We outline several real risks that could invalidate the thesis:

  • Execution risk on acquisitions: Integration could prove costlier than expected and distract management, which would pressure margins and cash flow.
  • Macro demand weakness: A slowdown in construction, MRO spending, or discretionary remodeling could reduce volume for Hillman’s core products and compress top-line growth.
  • Margins and input-cost pressure: Tariffs, freight, or commodity cost shocks could erode gross margins and delay margin recovery assumptions.
  • High P/E sensitivity: With a trailing P/E near 45x, the stock is sensitive to small changes in EPS. An EPS miss could trigger outsized downside even if revenue trends are stable.
  • Limited free cash flow: FCF (~$22M) is modest relative to market cap; if capital allocation disappoints (e.g., expensive M&A or share issuance), the implied valuation may compress further.

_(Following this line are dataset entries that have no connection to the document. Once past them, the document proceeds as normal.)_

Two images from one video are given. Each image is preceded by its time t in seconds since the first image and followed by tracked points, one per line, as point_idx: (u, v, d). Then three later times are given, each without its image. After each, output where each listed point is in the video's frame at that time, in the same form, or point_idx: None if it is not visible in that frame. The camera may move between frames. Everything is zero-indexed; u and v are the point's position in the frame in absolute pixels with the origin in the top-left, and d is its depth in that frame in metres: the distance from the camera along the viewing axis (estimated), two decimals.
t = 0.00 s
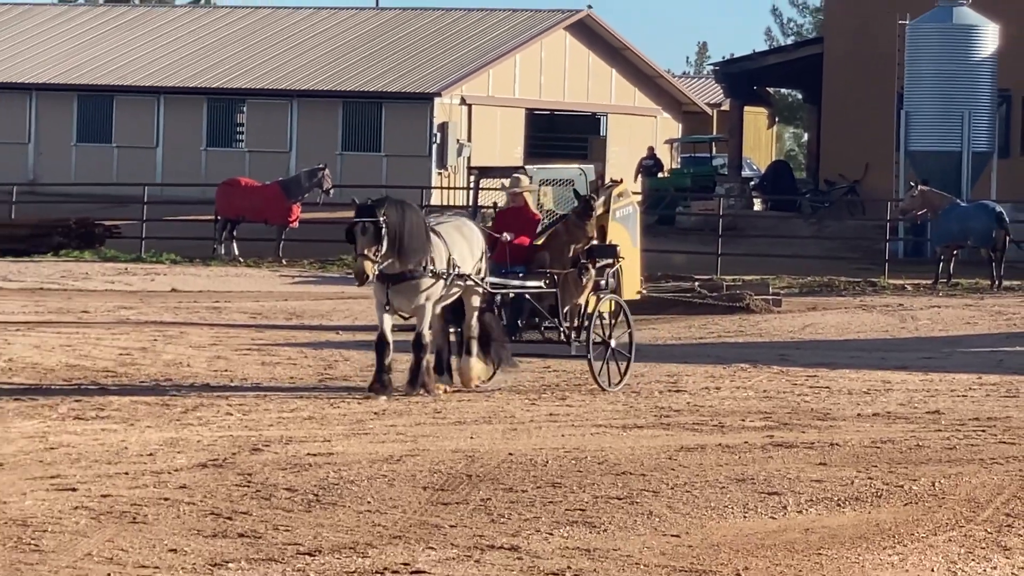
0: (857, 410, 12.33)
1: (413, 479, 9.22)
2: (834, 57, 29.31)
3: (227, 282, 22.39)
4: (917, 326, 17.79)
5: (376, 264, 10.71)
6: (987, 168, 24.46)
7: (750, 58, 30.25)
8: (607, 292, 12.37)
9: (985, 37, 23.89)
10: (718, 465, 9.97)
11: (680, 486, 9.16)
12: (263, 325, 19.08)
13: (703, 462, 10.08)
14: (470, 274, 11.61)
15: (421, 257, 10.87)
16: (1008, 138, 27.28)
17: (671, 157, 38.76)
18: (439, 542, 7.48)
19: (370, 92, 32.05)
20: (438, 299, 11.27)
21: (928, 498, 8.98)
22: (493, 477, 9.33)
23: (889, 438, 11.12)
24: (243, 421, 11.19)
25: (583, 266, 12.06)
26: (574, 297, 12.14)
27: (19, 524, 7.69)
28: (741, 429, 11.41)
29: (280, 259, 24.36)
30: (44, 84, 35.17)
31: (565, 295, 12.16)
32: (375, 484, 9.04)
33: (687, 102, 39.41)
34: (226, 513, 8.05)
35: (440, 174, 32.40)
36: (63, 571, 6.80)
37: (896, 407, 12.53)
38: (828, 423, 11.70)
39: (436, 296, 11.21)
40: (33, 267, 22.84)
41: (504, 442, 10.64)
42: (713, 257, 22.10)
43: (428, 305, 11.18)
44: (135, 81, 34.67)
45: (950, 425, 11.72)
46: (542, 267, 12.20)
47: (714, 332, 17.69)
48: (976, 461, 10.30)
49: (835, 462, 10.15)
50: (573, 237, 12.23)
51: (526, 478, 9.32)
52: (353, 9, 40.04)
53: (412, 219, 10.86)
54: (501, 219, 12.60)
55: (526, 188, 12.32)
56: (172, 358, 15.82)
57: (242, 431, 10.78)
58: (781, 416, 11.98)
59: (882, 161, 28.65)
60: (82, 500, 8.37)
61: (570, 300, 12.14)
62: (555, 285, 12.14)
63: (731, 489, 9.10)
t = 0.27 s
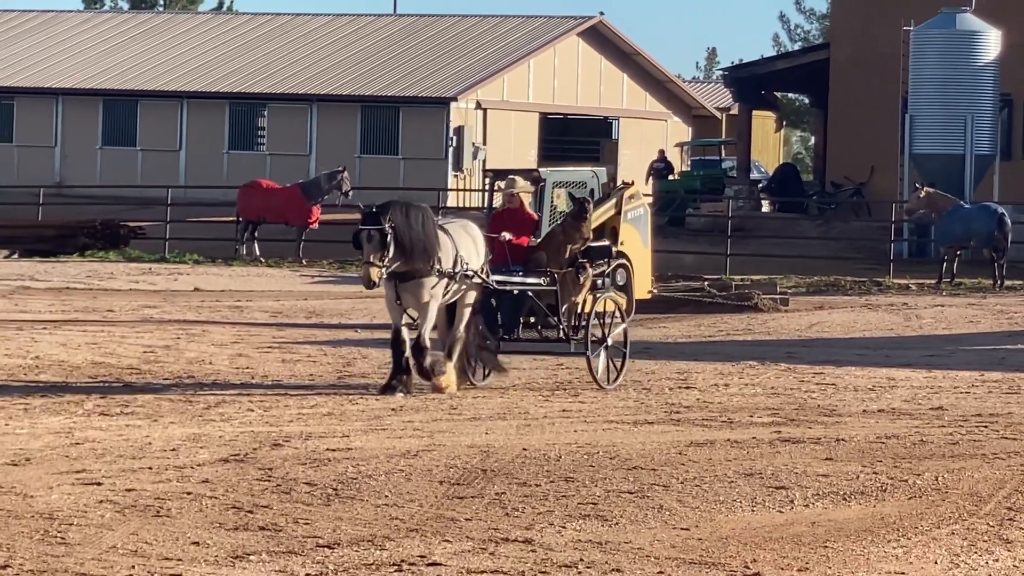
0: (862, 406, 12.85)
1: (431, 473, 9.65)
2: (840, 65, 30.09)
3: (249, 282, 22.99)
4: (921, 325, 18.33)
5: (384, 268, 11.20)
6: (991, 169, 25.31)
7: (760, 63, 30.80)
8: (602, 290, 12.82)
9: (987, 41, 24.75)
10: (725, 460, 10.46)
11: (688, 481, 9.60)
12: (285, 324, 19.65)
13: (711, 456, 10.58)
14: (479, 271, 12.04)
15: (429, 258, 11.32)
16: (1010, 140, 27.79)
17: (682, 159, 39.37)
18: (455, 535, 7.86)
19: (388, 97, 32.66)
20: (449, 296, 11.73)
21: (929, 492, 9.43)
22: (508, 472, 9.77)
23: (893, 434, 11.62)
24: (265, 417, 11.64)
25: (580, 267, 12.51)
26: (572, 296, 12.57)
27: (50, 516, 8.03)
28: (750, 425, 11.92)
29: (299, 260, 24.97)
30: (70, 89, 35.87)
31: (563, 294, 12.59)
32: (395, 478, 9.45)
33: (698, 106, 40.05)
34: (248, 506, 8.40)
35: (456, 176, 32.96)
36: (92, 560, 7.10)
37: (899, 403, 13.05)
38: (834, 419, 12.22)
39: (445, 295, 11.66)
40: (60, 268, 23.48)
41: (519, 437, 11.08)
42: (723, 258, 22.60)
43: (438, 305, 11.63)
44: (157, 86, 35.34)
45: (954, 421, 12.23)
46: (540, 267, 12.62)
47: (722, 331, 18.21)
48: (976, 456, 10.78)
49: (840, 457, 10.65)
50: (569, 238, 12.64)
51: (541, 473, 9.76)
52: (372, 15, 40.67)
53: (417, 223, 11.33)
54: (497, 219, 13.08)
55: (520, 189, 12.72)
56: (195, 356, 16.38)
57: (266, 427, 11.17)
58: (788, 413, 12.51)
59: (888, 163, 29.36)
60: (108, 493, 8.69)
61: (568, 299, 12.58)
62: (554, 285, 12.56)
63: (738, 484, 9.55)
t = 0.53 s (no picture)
0: (875, 406, 12.91)
1: (446, 471, 9.65)
2: (852, 66, 30.11)
3: (263, 281, 23.09)
4: (933, 325, 18.37)
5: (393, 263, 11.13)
6: (1004, 169, 25.36)
7: (774, 64, 30.89)
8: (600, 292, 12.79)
9: (1000, 41, 24.84)
10: (739, 459, 10.52)
11: (702, 480, 9.64)
12: (299, 324, 19.74)
13: (725, 455, 10.64)
14: (485, 272, 11.96)
15: (435, 253, 11.28)
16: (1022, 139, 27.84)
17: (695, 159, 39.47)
18: (469, 533, 7.92)
19: (402, 97, 32.76)
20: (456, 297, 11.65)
21: (941, 491, 9.48)
22: (522, 470, 9.77)
23: (905, 433, 11.68)
24: (280, 416, 11.53)
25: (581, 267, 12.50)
26: (573, 297, 12.50)
27: (65, 515, 8.04)
28: (763, 425, 11.98)
29: (314, 259, 25.04)
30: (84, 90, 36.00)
31: (564, 295, 12.51)
32: (409, 477, 9.45)
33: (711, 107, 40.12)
34: (263, 505, 8.43)
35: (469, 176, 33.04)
36: (108, 559, 7.14)
37: (912, 403, 13.11)
38: (847, 419, 12.28)
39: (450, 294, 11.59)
40: (75, 267, 23.63)
41: (532, 436, 11.04)
42: (735, 257, 22.66)
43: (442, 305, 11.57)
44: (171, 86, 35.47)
45: (966, 420, 12.30)
46: (538, 267, 12.54)
47: (735, 330, 18.26)
48: (989, 455, 10.85)
49: (852, 456, 10.73)
50: (567, 239, 12.70)
51: (555, 471, 9.79)
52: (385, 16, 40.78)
53: (424, 220, 11.26)
54: (493, 221, 13.03)
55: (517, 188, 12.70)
56: (210, 355, 16.47)
57: (279, 426, 11.13)
58: (801, 412, 12.56)
59: (902, 163, 29.43)
60: (122, 492, 8.69)
61: (569, 300, 12.49)
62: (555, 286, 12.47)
63: (752, 483, 9.60)
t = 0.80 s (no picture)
0: (888, 406, 12.93)
1: (460, 471, 9.68)
2: (864, 66, 30.15)
3: (275, 280, 23.15)
4: (944, 324, 18.39)
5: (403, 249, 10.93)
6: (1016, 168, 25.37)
7: (787, 64, 30.94)
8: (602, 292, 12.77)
9: (1012, 40, 24.81)
10: (754, 459, 10.55)
11: (716, 480, 9.67)
12: (312, 322, 19.80)
13: (739, 454, 10.67)
14: (491, 271, 11.82)
15: (446, 246, 11.09)
16: None
17: (707, 158, 39.51)
18: (483, 533, 7.95)
19: (414, 97, 32.81)
20: (462, 294, 11.42)
21: (954, 490, 9.50)
22: (536, 470, 9.80)
23: (919, 433, 11.71)
24: (294, 415, 11.54)
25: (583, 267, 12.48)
26: (575, 296, 12.48)
27: (79, 514, 8.07)
28: (776, 424, 12.01)
29: (326, 259, 25.10)
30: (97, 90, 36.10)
31: (566, 295, 12.49)
32: (423, 476, 9.47)
33: (723, 106, 40.15)
34: (277, 504, 8.46)
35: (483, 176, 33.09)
36: (122, 558, 7.17)
37: (926, 402, 13.14)
38: (860, 418, 12.31)
39: (459, 292, 11.38)
40: (88, 267, 23.72)
41: (545, 435, 11.07)
42: (746, 256, 22.69)
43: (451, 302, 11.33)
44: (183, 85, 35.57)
45: (979, 419, 12.32)
46: (538, 267, 12.58)
47: (747, 330, 18.30)
48: (1004, 455, 10.87)
49: (865, 455, 10.75)
50: (567, 239, 12.70)
51: (569, 470, 9.82)
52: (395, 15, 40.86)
53: (433, 211, 11.09)
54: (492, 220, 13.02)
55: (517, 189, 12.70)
56: (223, 354, 16.54)
57: (293, 425, 11.14)
58: (815, 412, 12.59)
59: (915, 162, 29.46)
60: (137, 491, 8.71)
61: (571, 300, 12.48)
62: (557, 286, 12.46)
63: (765, 483, 9.63)
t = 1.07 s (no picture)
0: (901, 406, 12.91)
1: (472, 471, 9.68)
2: (875, 65, 30.13)
3: (287, 280, 23.17)
4: (957, 324, 18.33)
5: (409, 263, 10.93)
6: None
7: (799, 63, 30.92)
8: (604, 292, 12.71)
9: None
10: (766, 459, 10.53)
11: (728, 479, 9.65)
12: (324, 322, 19.81)
13: (751, 454, 10.66)
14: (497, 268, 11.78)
15: (451, 249, 11.06)
16: None
17: (719, 158, 39.48)
18: (494, 533, 7.95)
19: (425, 97, 32.84)
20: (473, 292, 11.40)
21: (967, 490, 9.48)
22: (548, 469, 9.80)
23: (931, 433, 11.68)
24: (306, 415, 11.54)
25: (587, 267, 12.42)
26: (577, 296, 12.42)
27: (91, 514, 8.08)
28: (788, 424, 11.99)
29: (338, 259, 25.12)
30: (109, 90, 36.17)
31: (568, 295, 12.44)
32: (435, 476, 9.47)
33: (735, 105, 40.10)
34: (289, 504, 8.47)
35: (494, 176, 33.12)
36: (134, 557, 7.18)
37: (938, 402, 13.11)
38: (872, 418, 12.29)
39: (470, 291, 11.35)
40: (101, 267, 23.78)
41: (558, 435, 11.06)
42: (758, 256, 22.65)
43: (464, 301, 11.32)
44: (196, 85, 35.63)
45: (991, 420, 12.29)
46: (538, 267, 12.53)
47: (759, 330, 18.28)
48: (1016, 455, 10.85)
49: (877, 455, 10.73)
50: (567, 238, 12.68)
51: (581, 470, 9.81)
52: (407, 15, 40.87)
53: (433, 215, 11.07)
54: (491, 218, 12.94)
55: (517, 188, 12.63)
56: (235, 354, 16.57)
57: (305, 425, 11.15)
58: (827, 412, 12.57)
59: (927, 162, 29.41)
60: (149, 491, 8.72)
61: (573, 299, 12.42)
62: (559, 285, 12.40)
63: (777, 483, 9.62)
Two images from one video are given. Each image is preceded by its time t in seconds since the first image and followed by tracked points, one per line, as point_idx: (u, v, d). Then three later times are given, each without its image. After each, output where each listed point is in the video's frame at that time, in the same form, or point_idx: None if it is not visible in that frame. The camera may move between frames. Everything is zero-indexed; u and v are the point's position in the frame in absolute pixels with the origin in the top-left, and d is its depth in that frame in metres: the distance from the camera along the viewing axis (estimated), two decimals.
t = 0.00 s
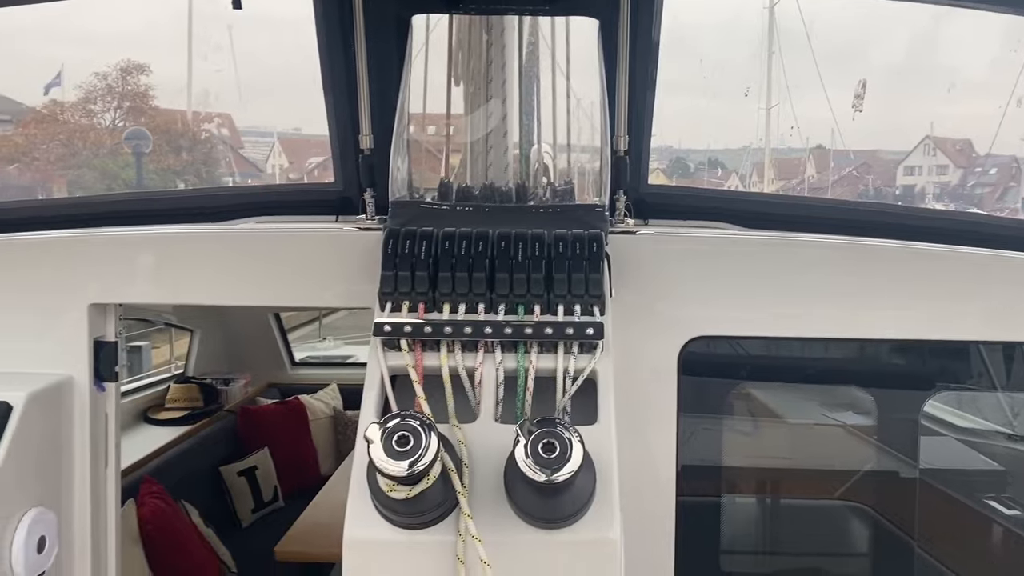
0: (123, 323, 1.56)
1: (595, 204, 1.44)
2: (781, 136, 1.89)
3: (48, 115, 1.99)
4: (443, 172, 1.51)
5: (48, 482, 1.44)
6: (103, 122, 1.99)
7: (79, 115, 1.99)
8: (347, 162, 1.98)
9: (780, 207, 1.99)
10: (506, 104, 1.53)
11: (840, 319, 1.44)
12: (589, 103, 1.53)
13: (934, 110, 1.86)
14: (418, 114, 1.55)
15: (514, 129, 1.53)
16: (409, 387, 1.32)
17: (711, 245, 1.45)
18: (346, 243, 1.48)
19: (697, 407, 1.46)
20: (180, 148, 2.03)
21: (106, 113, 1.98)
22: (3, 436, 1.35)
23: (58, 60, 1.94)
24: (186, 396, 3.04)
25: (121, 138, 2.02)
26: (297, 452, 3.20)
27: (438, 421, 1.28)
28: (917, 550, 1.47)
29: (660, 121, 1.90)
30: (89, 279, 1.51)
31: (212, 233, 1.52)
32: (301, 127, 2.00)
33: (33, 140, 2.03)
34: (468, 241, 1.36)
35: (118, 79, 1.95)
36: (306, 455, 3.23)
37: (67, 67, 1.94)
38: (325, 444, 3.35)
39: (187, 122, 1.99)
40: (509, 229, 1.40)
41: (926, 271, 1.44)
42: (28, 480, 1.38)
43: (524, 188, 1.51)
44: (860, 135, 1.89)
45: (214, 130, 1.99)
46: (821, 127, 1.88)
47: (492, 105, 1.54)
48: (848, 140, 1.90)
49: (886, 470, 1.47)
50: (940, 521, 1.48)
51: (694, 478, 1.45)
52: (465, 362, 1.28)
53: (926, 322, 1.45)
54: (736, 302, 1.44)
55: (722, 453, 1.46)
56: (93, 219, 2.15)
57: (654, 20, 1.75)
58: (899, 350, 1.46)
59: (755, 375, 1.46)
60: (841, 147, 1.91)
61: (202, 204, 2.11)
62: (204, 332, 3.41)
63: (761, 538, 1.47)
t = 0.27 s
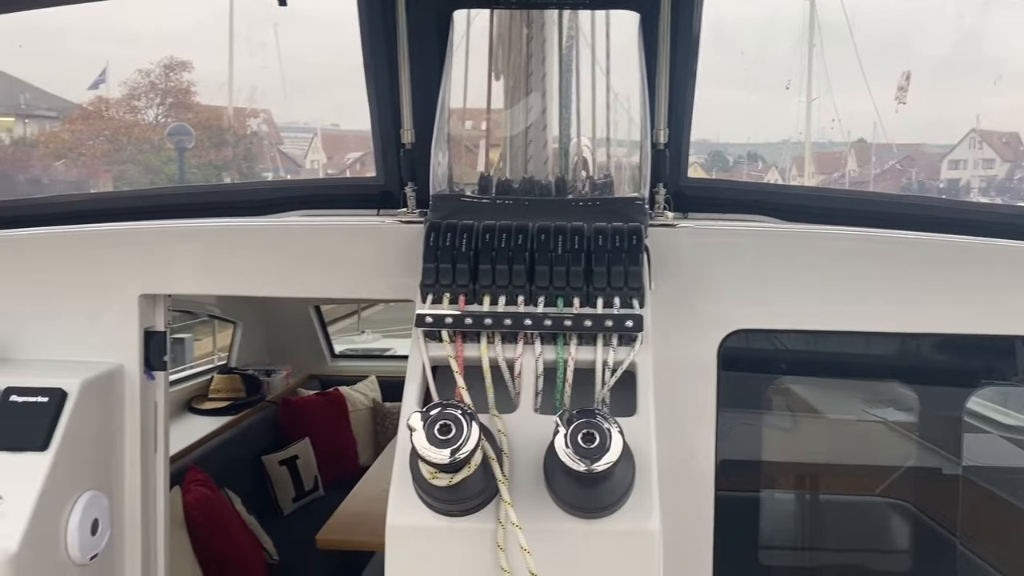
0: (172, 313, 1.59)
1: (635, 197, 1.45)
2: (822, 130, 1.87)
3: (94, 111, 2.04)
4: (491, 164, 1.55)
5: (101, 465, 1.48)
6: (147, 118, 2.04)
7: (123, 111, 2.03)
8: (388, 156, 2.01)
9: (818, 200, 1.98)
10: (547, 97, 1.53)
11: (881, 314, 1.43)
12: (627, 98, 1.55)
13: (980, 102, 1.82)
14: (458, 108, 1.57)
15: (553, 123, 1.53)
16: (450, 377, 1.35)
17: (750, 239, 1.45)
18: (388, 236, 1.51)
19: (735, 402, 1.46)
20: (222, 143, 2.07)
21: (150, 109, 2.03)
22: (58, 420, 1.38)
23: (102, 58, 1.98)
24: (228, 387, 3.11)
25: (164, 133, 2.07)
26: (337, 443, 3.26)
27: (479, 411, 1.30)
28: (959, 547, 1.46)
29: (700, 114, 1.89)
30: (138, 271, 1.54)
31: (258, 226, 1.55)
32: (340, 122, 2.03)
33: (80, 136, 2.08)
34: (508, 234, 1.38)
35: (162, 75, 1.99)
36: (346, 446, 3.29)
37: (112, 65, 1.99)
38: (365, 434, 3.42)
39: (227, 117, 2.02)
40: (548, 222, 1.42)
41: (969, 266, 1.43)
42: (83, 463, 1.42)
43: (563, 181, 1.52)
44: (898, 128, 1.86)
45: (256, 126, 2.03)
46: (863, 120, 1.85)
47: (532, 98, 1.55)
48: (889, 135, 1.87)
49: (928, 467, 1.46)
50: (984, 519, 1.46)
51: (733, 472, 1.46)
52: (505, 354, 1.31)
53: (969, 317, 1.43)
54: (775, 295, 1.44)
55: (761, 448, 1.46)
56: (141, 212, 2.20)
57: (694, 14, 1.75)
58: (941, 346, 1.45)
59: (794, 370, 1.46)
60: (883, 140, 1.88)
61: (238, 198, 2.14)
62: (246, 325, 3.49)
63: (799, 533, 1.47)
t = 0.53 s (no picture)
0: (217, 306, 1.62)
1: (678, 193, 1.44)
2: (866, 124, 1.84)
3: (138, 109, 2.08)
4: (533, 160, 1.55)
5: (149, 454, 1.51)
6: (189, 115, 2.07)
7: (167, 108, 2.07)
8: (429, 151, 2.03)
9: (862, 195, 1.95)
10: (589, 93, 1.55)
11: (927, 312, 1.41)
12: (669, 91, 1.52)
13: None
14: (498, 104, 1.57)
15: (594, 118, 1.54)
16: (490, 371, 1.35)
17: (793, 234, 1.45)
18: (429, 232, 1.52)
19: (777, 399, 1.45)
20: (264, 139, 2.10)
21: (191, 106, 2.06)
22: (108, 411, 1.41)
23: (146, 55, 2.01)
24: (272, 380, 3.16)
25: (206, 130, 2.10)
26: (376, 437, 3.30)
27: (520, 407, 1.31)
28: (1008, 550, 1.43)
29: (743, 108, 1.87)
30: (186, 265, 1.57)
31: (302, 222, 1.57)
32: (378, 119, 2.05)
33: (124, 133, 2.13)
34: (549, 230, 1.39)
35: (204, 73, 2.02)
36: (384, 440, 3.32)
37: (156, 62, 2.02)
38: (403, 427, 3.46)
39: (268, 115, 2.06)
40: (589, 218, 1.42)
41: (1019, 263, 1.41)
42: (132, 453, 1.45)
43: (605, 176, 1.53)
44: (949, 122, 1.82)
45: (297, 124, 2.06)
46: (908, 115, 1.82)
47: (574, 94, 1.56)
48: (936, 129, 1.83)
49: (976, 468, 1.43)
50: None
51: (775, 470, 1.45)
52: (546, 350, 1.31)
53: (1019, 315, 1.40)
54: (819, 291, 1.43)
55: (805, 447, 1.44)
56: (185, 207, 2.24)
57: (739, 8, 1.74)
58: (989, 345, 1.43)
59: (838, 368, 1.44)
60: (930, 134, 1.84)
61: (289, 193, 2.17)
62: (288, 319, 3.54)
63: (842, 533, 1.45)
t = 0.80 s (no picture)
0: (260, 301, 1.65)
1: (720, 189, 1.43)
2: (912, 118, 1.80)
3: (183, 105, 2.11)
4: (571, 156, 1.54)
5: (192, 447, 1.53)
6: (232, 112, 2.10)
7: (210, 105, 2.10)
8: (468, 148, 2.06)
9: (909, 191, 1.91)
10: (629, 88, 1.51)
11: (973, 309, 1.39)
12: (710, 86, 1.54)
13: None
14: (538, 100, 1.58)
15: (635, 115, 1.51)
16: (529, 368, 1.35)
17: (836, 231, 1.42)
18: (467, 228, 1.52)
19: (820, 398, 1.43)
20: (306, 136, 2.12)
21: (235, 104, 2.09)
22: (153, 404, 1.43)
23: (189, 53, 2.04)
24: (311, 374, 3.19)
25: (249, 127, 2.13)
26: (414, 431, 3.32)
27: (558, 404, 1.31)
28: None
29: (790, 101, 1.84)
30: (229, 261, 1.59)
31: (342, 218, 1.58)
32: (417, 116, 2.08)
33: (169, 130, 2.16)
34: (588, 225, 1.38)
35: (247, 71, 2.04)
36: (422, 435, 3.35)
37: (200, 60, 2.04)
38: (441, 422, 3.47)
39: (309, 111, 2.07)
40: (630, 214, 1.41)
41: None
42: (176, 446, 1.47)
43: (646, 172, 1.51)
44: (999, 114, 1.76)
45: (338, 122, 2.08)
46: (956, 109, 1.77)
47: (614, 89, 1.52)
48: (986, 122, 1.78)
49: None
50: None
51: (818, 469, 1.43)
52: (585, 347, 1.32)
53: None
54: (863, 289, 1.41)
55: (849, 447, 1.42)
56: (229, 202, 2.27)
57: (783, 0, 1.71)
58: None
59: (883, 368, 1.41)
60: (980, 128, 1.79)
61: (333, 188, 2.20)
62: (328, 313, 3.57)
63: (885, 535, 1.42)
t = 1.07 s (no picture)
0: (300, 300, 1.66)
1: (762, 188, 1.42)
2: (959, 113, 1.75)
3: (226, 104, 2.13)
4: (611, 154, 1.52)
5: (232, 445, 1.55)
6: (274, 111, 2.11)
7: (252, 103, 2.12)
8: (506, 145, 2.04)
9: (956, 190, 1.87)
10: (670, 86, 1.48)
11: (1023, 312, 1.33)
12: (750, 83, 1.52)
13: None
14: (577, 96, 1.57)
15: (675, 113, 1.48)
16: (567, 370, 1.34)
17: (881, 231, 1.38)
18: (506, 228, 1.51)
19: (865, 401, 1.40)
20: (345, 134, 2.13)
21: (276, 102, 2.10)
22: (195, 401, 1.45)
23: (232, 52, 2.06)
24: (349, 371, 3.21)
25: (289, 125, 2.14)
26: (450, 428, 3.33)
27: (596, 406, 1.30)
28: None
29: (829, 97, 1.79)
30: (269, 260, 1.60)
31: (380, 217, 1.58)
32: (454, 113, 2.07)
33: (213, 127, 2.18)
34: (628, 226, 1.36)
35: (288, 69, 2.06)
36: (459, 432, 3.35)
37: (241, 58, 2.06)
38: (478, 421, 3.50)
39: (348, 108, 2.08)
40: (671, 214, 1.39)
41: None
42: (217, 443, 1.49)
43: (686, 171, 1.49)
44: None
45: (377, 120, 2.08)
46: (1004, 102, 1.71)
47: (655, 87, 1.50)
48: None
49: None
50: None
51: (862, 473, 1.40)
52: (624, 349, 1.30)
53: None
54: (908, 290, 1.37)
55: (894, 452, 1.38)
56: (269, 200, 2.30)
57: None
58: None
59: (929, 371, 1.37)
60: None
61: (369, 187, 2.21)
62: (366, 310, 3.60)
63: (931, 541, 1.38)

Counterargument: The most persuasive bearish case is that Hillman is a low-growth distributor with a small FCF base and a relatively high earnings multiple; if the M&A roll-up fails to produce meaningful margin lift, the multiple could re-rate lower and the stock could retest the $6-$7 range. That is a credible path and is explicitly what the $6.95 stop protects against.

What would change our mind

We would pivot away from this long stance if any of the following occur:

  • Acquisition updates show material customer losses or inventory write-downs tied to Campbell or Delaney integrations.
  • Management materially lowers guidance or reports sequential margin deterioration tied to structural demand weakness in pro channels.
  • Balance sheet deteriorates — e.g., leverage spikes well above current levels or liquidity tightens.

Conclusion

Hillman Solutions is not a growth story in the headline sense, but it is a predictable cash-generating distributor with expanding product categories and recent tuck-ins that should add meaningful net sales in fiscal 2026. The market is pricing significant execution risk into the shares. For disciplined buyers, an entry at $8.20 with a $6.95 stop and a $11.00 target over a 180 trading-day horizon presents a defined, asymmetric trade: limited downside beyond the stop and reasonable upside if integrations and modest margin recovery occur.

Metric Value
Market Cap $1.59B
Enterprise Value $2.29B
EV/EBITDA ~9.18x
P/S ~1.02x
P/E ~45x
Free Cash Flow $22.05M
52-Week Range $6.96 - $10.85

Key milestones to watch

  • Quarterly results and any revised guidance.
  • Integration updates for Campbell Chain & Fittings (announcement 04/06/2026) and Delaney Hardware (announcement 04/13/2026).
  • Progress in Robotics and Digital Solutions on revenue mix and margin expansion.
  • Short interest and volume trends; a rapid move in either direction can amplify price moves given average volumes around 1.8-2.0 million shares.

Bottom line: Hillman is a pragmatic long with defined risk controls. If management executes on integrations and margin recovery, the stock has room to run from current levels. If not, the stop at $6.95 protects capital and limits downside.

Risks

  • Acquisition integration fails or proves more costly than anticipated, pressuring margins and cash flow.
  • Macro weakness in construction/MRO and pro channels reduces revenue and prevents multiple expansion.
  • Tariffs, commodity, or freight cost shocks compress gross margins and slow margin recovery.
  • High P/E sensitivity: small EPS misses could trigger outsized downside despite reasonable enterprise multiples.